A 53-year-old man convicted of 32 rape counts involving 10 minor boys, was sentenced to an effective 68 years imprisonment by acting Windhoek High Court Judge Alfred Siboleka yesterday.
Siboleka said he could find no compelling circumstances to deviate from the prescribed sentences and as such, he treated several counts perpetrated on individual complainants as one for the purpose of sentencing.
In the alternative, the judge said, the cumulative effect of the mandatory 15-year sentence on each count would total 480 years imprisonment, which he found to be grossly unrealistic, unjust and inhumane. He convicted Mervin Nguyapeua last year on 32 counts of rape.
According to the State, Nguyapeua forced at least 10 boys between the ages of 13 and 15 years to sodomise him after he stimulated their private parts.
The first incident allegedly occurred in 2013 and it continued until February 2016 when he was arrested. He sexually assaulted the first boy who was 14 years old on six occasions during 2013 and 2014, thereafter, a 13-year-old boy once, another 14-year-old once, and a 15-year-old on three different occasions.
He then raped a 14-year-old boy in January 2015, on two occasions and again during the second term. He was further accused of raping another 14-year-old during the second term of January 2015 on two occasions as well as another boy aged 14 on three occasions during 2015.
In September 2015, he sexually assaulted another 14-year-old on three occasions before he committed another six sexual assaults on a 13-year-old boy, and also raped the same boy in May 2015. He was arrested on 1 March 2016.
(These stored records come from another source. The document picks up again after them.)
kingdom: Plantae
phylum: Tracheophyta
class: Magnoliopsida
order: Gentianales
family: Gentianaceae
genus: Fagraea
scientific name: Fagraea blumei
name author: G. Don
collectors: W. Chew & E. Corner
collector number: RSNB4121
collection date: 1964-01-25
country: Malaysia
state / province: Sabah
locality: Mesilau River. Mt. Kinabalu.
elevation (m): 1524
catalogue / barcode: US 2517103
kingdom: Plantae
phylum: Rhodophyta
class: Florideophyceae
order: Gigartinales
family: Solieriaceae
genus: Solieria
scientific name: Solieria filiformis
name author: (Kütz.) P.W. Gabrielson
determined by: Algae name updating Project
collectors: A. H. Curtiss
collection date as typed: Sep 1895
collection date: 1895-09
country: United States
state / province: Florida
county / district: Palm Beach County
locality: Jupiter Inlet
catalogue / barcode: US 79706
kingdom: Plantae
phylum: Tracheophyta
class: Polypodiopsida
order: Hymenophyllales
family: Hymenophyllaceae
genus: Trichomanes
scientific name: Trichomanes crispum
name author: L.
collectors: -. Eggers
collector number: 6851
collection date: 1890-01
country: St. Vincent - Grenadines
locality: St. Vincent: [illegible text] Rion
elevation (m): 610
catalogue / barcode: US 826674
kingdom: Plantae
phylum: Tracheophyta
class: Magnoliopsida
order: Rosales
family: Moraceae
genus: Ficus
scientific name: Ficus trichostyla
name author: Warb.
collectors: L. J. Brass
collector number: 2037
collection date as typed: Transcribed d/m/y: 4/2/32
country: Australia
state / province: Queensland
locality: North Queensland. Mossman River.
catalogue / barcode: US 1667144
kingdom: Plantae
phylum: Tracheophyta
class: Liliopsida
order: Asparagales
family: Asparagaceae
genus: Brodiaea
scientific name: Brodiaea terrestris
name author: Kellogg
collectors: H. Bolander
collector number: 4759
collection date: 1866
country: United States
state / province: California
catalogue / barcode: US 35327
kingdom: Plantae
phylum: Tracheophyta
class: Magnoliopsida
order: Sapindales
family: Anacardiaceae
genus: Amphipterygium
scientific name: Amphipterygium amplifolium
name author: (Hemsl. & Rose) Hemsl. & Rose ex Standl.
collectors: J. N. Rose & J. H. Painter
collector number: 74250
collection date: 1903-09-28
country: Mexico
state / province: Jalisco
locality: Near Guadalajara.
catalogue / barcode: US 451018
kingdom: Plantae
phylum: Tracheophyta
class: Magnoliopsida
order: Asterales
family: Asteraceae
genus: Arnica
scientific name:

The judge said he took into account the fact that Nguyapeua has spent seven years in pre-trial custody and that he was a first offender. However, the judge said, he has grossly and irreparably violated the children, shattering his official duty of care and diligence into small pieces.
“Society is outraged on the sexual contamination of school children, even more so when these evils are perpetrated by an elderly person such as the accused,” the judge said. “In the eyes of society, the accused is a parent in his own right.” He went on to say that Nguyapeua, in the fulfilment of his mandate as a hostel superintendent, should have acted in the same way the victims’ parents would have in all relevant times and circumstances.
“The sexual molestation experienced by these school pupil victims at the hands of the accused has the potential to easily sway them to have more sexual lust as opposed to the required undivided attention to their schoolwork.
This sorry eventuality may result in these victims’ bright futures and the contribution they may later have had to their own country plunged into the sewer,” Judge Siboleka stressed. According to the judge, the seriousness of the offences lies in the fact that all the victims were primary school children between the ages of 13 to 17, at the time of the molestation.
The fact that he showed the victims pornographic footage of his cell phone in order to entice them into the sexual acts were aggravating, the prosecution asserted and the judge agreed, saying exposing such young children to sexual intercourse footage is a dangerous contamination to their wellbeing and future.
Nguyapeua denied the rape acts to the end of his trial and said he could not show remorse or apologise for something he did not do. “I want the court to let me go because I have not done anything wrong. All the people who testified during the trial lied,” he claimed.